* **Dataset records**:
· · ·

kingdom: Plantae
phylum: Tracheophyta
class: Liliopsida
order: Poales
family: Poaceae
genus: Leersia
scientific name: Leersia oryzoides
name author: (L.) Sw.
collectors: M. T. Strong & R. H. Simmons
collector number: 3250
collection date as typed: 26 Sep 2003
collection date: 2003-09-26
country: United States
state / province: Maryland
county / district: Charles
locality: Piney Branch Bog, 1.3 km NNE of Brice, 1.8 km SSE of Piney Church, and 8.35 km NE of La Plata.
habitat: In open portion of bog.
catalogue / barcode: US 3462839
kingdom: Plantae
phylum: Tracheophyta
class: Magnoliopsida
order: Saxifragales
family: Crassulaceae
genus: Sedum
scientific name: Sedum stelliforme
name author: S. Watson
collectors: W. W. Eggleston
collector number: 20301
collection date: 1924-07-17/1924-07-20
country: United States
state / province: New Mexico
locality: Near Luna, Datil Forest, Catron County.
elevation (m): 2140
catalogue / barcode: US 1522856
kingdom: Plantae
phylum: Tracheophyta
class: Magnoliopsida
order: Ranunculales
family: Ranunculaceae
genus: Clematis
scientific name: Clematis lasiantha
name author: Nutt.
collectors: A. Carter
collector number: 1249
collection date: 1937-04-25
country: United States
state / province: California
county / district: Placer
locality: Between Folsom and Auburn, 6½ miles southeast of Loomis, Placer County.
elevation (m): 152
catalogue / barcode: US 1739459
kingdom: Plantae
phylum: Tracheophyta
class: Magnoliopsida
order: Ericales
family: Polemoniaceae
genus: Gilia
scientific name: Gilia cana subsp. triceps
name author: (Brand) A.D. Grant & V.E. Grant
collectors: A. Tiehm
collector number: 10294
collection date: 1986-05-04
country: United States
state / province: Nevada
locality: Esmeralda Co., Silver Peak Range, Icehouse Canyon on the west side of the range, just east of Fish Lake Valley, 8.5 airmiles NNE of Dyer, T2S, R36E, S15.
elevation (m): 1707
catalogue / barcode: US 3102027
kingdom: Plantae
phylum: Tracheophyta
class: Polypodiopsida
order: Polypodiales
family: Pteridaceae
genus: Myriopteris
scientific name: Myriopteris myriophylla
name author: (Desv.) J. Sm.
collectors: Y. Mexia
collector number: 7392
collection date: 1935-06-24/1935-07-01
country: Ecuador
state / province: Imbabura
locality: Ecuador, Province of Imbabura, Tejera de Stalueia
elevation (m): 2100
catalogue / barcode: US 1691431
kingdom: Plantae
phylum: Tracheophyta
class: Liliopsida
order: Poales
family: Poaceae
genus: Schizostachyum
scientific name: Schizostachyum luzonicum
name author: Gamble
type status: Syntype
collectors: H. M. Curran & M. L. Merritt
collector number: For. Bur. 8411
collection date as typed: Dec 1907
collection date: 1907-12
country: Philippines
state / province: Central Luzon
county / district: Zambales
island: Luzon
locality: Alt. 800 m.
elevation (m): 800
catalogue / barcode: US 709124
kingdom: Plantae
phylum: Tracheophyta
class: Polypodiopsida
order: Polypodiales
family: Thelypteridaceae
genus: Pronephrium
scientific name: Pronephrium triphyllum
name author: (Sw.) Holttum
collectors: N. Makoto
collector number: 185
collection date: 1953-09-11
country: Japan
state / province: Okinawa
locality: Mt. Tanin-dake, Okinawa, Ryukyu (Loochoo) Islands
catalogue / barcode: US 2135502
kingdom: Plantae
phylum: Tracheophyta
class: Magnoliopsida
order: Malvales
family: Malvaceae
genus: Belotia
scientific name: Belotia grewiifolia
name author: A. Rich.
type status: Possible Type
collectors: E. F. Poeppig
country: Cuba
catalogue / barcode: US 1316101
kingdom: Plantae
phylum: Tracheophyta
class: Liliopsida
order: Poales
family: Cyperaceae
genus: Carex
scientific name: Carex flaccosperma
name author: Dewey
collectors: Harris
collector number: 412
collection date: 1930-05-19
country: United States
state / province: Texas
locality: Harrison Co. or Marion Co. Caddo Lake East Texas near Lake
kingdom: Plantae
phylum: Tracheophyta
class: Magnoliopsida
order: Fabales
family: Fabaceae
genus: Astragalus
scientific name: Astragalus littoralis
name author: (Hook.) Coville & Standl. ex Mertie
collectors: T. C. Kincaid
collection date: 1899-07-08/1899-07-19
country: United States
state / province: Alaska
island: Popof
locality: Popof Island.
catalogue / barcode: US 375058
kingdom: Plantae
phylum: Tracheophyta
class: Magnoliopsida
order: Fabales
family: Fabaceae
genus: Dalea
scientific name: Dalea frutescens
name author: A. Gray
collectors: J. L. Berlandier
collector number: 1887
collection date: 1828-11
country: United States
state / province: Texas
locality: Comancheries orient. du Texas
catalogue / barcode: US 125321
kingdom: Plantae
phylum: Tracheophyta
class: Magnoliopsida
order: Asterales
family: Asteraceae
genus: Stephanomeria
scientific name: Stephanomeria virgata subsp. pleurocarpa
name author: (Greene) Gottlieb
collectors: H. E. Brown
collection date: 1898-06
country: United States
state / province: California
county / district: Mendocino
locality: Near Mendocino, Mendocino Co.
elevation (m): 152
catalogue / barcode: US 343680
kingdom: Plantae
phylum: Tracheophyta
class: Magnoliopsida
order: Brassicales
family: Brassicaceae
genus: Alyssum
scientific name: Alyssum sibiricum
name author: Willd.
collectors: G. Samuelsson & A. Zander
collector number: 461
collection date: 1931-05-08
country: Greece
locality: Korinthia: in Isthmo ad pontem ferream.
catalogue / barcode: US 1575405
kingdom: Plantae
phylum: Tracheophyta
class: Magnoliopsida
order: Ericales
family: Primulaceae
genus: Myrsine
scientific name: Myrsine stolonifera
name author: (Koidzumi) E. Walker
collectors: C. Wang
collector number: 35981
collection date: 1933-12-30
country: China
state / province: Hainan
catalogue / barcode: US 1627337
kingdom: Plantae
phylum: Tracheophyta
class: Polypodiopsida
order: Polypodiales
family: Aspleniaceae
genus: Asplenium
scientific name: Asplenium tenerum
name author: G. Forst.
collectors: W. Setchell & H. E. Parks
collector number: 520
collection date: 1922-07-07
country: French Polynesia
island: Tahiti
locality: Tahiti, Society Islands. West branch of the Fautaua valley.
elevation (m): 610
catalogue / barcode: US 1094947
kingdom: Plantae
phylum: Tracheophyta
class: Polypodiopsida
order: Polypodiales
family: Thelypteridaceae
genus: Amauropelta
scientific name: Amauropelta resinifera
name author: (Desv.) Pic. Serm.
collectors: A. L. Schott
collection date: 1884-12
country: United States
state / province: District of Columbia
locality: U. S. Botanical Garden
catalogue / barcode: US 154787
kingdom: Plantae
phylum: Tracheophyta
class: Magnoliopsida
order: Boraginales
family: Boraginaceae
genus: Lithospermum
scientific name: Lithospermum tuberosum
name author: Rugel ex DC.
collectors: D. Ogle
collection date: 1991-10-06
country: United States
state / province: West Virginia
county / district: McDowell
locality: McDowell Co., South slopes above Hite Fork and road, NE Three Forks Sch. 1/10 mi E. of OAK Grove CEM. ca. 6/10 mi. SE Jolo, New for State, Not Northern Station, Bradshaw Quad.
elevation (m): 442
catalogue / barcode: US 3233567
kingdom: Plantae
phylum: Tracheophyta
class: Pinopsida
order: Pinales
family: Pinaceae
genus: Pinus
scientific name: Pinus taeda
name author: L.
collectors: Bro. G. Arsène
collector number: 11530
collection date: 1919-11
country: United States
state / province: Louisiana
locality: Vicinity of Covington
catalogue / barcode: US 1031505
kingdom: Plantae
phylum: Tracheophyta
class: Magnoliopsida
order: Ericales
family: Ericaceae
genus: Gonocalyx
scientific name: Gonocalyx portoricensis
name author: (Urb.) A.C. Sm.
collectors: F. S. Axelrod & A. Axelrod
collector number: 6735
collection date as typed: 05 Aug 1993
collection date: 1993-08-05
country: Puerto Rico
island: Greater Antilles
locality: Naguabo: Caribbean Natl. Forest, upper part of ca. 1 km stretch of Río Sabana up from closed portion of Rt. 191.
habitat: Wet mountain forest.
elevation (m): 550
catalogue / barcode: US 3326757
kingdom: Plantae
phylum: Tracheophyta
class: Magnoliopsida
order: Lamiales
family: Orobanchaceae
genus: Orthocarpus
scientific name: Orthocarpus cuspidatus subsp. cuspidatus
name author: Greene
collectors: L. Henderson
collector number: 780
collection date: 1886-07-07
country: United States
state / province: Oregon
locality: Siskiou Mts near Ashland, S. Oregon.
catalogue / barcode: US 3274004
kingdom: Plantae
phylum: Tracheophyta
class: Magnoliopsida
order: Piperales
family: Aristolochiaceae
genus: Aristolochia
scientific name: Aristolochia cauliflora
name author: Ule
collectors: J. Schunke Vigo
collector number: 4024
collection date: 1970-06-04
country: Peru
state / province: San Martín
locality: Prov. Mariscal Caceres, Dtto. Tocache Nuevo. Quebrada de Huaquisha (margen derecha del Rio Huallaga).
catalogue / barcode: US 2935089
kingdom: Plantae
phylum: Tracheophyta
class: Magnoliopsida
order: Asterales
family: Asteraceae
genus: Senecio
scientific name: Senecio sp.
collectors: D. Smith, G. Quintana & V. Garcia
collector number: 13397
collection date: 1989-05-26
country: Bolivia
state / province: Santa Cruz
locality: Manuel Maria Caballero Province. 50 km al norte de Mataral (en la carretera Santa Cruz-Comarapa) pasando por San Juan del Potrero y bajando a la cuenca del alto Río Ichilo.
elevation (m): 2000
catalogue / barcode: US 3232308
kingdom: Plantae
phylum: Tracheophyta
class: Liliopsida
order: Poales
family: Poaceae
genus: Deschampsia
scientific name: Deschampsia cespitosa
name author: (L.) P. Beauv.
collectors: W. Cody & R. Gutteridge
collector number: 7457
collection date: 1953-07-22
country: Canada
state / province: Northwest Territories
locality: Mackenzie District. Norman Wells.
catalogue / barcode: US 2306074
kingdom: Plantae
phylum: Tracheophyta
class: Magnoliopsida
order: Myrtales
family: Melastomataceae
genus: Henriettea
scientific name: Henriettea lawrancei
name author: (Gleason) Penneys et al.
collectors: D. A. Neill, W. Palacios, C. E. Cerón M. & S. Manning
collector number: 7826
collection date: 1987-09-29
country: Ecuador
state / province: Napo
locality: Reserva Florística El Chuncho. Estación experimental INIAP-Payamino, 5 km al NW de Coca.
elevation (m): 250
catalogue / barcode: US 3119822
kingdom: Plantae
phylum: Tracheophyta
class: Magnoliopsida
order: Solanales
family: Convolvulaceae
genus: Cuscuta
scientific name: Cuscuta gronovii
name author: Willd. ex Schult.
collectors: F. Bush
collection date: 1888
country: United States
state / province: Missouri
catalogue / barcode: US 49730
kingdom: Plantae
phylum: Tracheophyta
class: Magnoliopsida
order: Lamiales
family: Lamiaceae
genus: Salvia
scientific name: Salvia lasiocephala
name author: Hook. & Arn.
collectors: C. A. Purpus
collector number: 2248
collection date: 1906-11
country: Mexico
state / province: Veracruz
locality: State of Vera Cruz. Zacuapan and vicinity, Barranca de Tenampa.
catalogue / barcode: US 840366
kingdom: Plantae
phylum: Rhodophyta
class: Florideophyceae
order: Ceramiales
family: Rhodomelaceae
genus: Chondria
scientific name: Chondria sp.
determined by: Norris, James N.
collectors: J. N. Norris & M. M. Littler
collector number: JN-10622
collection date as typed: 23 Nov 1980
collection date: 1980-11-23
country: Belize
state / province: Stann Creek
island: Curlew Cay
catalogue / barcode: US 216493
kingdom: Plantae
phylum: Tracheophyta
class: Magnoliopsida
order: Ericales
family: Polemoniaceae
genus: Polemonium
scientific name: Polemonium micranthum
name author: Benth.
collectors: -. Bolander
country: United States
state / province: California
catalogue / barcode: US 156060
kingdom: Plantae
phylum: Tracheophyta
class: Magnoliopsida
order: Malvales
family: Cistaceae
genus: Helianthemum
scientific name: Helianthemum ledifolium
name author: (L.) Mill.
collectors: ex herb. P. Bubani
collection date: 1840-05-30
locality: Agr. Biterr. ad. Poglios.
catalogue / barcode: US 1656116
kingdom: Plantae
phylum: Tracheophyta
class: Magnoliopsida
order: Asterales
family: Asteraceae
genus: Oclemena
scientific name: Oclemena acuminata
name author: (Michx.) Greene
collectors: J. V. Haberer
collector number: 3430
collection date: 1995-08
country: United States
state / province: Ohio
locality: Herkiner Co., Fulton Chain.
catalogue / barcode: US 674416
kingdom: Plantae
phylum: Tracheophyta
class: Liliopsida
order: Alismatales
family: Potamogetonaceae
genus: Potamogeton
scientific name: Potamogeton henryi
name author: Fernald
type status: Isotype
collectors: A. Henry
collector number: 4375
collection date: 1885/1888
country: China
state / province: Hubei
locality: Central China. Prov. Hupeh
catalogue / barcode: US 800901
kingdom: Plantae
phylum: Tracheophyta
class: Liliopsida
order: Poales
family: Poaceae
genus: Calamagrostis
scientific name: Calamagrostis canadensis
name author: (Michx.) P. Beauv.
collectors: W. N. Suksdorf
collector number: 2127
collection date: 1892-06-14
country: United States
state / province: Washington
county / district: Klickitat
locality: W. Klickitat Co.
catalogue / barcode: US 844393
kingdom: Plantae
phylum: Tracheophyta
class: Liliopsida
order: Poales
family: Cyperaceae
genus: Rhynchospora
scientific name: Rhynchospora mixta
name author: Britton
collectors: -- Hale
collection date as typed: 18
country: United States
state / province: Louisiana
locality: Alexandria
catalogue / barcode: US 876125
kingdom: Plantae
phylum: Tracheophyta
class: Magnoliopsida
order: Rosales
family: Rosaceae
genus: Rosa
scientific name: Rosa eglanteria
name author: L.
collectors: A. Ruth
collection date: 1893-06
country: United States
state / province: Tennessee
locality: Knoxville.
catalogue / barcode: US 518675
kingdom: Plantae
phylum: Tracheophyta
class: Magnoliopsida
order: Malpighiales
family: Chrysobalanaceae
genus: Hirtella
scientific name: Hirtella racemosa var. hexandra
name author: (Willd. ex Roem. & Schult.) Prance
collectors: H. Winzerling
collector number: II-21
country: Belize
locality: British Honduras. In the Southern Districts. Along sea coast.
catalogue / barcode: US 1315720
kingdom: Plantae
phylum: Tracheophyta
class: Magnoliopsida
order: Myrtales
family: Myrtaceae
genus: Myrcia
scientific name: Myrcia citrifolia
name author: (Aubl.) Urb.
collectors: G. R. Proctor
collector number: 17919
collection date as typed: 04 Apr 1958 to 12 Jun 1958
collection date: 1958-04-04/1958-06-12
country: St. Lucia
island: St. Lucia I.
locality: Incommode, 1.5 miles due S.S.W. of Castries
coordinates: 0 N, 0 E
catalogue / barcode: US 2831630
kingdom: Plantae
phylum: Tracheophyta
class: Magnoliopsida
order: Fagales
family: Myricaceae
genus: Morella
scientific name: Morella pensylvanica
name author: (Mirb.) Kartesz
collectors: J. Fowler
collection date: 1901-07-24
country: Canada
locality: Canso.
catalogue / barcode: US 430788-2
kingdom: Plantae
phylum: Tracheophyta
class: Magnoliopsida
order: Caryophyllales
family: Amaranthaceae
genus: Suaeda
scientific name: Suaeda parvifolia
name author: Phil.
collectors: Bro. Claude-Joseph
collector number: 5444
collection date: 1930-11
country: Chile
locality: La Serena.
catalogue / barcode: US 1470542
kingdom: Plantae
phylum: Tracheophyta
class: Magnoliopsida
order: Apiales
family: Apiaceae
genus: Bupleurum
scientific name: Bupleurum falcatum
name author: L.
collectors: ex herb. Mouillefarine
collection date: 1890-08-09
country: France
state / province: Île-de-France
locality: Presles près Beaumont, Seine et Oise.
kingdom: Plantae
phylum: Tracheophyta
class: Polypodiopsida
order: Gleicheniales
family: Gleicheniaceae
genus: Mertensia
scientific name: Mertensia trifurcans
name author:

· · ·

* **Aim of the task**: Present the lines of the data as a Markdown table with the columns "No." and "Line", starting with the line that contains "name author: Dewey" and going on through the line that contains "collectors: T. C. Kincaid". Leave out any blank lines.

* **Solved problem**:
| No. | Line |
|---|---|
| 1 | name author: Dewey |
| 2 | collectors: Harris |
| 3 | collector number: 412 |
| 4 | collection date: 1930-05-19 |
| 5 | country: United States |
| 6 | state / province: Texas |
| 7 | locality: Harrison Co. or Marion Co. Caddo Lake East Texas near Lake |
| 8 | kingdom: Plantae |
| 9 | phylum: Tracheophyta |
| 10 | class: Magnoliopsida |
| 11 | order: Fabales |
| 12 | family: Fabaceae |
| 13 | genus: Astragalus |
| 14 | scientific name: Astragalus littoralis |
| 15 | name author: (Hook.) Coville & Standl. ex Mertie |
| 16 | collectors: T. C. Kincaid |